#### WORK INSTRUCTION
In the listing below, find every line containing "Robot" and copy it out.

#### TASK MATERIAL
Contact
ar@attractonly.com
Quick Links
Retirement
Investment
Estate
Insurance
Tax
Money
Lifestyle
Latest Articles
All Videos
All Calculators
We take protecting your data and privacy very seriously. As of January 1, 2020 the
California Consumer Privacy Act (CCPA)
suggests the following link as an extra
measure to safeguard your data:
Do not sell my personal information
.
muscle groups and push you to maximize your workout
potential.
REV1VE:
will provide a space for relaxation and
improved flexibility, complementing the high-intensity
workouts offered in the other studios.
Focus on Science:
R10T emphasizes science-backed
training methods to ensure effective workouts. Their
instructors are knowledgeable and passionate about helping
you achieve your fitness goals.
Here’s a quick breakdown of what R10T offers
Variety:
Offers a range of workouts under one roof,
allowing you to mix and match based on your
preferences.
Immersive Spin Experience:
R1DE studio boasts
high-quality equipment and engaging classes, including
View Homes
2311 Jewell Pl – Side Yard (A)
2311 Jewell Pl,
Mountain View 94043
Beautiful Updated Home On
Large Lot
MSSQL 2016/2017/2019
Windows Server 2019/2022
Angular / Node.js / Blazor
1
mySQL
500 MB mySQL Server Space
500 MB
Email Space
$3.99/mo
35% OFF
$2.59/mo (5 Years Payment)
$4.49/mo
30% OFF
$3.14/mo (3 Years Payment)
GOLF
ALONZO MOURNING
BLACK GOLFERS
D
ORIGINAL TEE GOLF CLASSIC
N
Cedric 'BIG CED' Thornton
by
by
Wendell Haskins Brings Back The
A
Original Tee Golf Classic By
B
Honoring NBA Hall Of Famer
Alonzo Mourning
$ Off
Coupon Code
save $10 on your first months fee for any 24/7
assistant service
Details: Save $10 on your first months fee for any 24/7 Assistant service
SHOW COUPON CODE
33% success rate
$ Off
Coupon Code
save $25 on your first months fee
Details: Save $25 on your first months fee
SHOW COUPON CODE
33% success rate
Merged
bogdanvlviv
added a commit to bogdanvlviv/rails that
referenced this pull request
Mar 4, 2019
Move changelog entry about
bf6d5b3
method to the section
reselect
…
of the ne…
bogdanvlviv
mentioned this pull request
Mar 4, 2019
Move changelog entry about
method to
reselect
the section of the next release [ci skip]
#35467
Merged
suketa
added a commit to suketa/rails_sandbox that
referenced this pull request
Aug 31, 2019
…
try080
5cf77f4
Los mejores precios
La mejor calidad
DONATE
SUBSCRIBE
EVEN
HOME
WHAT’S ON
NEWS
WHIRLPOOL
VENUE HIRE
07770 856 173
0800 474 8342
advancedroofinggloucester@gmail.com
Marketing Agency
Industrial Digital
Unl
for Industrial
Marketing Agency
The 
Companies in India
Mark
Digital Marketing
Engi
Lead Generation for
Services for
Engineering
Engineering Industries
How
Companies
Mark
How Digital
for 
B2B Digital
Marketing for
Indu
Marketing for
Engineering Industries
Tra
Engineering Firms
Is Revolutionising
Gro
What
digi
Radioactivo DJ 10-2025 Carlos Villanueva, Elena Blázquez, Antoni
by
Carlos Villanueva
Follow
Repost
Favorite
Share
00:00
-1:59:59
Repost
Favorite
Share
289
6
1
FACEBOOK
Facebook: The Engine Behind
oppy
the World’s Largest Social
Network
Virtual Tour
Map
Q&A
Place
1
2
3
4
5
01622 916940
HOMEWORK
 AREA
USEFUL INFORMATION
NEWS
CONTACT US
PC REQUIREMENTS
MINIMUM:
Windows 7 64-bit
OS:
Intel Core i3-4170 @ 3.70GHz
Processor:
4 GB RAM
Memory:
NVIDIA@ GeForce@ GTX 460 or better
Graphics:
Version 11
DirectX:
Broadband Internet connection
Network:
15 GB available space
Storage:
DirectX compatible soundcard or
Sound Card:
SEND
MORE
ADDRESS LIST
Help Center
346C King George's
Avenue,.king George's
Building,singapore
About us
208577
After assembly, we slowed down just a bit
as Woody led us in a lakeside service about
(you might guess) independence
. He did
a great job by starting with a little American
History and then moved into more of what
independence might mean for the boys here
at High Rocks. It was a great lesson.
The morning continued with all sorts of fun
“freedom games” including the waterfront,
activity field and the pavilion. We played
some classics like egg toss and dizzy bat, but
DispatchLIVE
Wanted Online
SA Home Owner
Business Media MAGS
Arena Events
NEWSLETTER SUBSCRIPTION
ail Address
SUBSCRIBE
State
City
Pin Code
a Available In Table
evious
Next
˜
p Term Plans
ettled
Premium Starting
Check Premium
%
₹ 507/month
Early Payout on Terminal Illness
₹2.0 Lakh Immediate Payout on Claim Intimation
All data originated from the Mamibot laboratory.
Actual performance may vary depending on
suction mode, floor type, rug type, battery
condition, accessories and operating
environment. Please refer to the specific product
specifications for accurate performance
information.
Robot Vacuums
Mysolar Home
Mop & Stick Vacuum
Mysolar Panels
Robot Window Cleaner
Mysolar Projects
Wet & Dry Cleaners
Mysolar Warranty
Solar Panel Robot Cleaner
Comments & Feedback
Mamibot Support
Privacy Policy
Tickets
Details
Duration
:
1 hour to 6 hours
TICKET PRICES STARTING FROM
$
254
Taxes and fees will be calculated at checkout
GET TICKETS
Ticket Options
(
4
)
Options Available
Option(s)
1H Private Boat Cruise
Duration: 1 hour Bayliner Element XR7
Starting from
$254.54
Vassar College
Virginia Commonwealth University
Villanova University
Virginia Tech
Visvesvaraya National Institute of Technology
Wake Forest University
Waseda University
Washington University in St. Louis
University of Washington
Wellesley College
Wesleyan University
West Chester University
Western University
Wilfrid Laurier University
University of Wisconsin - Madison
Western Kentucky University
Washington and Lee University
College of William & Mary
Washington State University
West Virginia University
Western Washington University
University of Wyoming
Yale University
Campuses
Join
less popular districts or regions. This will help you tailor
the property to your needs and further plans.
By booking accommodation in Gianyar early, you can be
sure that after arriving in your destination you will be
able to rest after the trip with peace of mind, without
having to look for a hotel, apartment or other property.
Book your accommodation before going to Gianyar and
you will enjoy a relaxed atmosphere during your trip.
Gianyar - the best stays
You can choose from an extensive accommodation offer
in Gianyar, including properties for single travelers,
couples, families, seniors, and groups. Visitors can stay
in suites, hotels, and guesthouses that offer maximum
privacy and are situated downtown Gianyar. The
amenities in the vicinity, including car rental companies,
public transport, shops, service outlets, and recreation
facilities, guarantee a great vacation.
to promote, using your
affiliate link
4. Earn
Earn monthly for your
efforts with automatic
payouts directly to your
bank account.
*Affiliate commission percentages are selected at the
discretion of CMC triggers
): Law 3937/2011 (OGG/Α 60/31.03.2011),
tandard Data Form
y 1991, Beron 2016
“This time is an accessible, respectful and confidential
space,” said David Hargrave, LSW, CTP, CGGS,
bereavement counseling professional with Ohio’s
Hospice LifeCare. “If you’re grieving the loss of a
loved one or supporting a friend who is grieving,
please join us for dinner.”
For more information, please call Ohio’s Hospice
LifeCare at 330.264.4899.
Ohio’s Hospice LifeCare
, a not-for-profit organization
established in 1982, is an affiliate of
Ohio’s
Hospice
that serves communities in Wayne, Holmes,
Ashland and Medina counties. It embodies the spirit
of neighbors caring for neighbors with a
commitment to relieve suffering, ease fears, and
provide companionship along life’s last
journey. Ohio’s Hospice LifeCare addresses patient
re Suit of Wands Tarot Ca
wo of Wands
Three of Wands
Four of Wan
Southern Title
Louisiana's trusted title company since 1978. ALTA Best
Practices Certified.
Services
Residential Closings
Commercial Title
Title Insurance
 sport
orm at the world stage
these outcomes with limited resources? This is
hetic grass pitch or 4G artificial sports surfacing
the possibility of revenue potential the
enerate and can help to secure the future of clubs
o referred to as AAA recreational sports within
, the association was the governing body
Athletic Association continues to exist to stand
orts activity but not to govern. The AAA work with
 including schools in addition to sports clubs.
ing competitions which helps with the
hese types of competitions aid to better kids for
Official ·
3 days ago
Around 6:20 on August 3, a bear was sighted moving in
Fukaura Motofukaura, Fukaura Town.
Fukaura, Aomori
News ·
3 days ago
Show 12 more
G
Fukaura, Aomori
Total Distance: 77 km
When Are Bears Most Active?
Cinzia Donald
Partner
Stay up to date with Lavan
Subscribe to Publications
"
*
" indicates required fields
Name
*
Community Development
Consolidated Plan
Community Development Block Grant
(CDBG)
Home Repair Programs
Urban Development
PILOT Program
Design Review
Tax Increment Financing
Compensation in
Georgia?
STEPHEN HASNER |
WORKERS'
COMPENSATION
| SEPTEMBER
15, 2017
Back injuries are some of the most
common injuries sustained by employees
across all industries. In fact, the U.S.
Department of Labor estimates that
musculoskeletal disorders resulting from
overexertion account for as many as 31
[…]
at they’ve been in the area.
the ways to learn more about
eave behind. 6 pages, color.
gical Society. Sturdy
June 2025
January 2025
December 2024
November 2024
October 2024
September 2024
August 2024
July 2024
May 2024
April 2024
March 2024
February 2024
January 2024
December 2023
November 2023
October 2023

#### WRITTEN REPLY
Robot Vacuums
Robot Window Cleaner
Solar Panel Robot Cleaner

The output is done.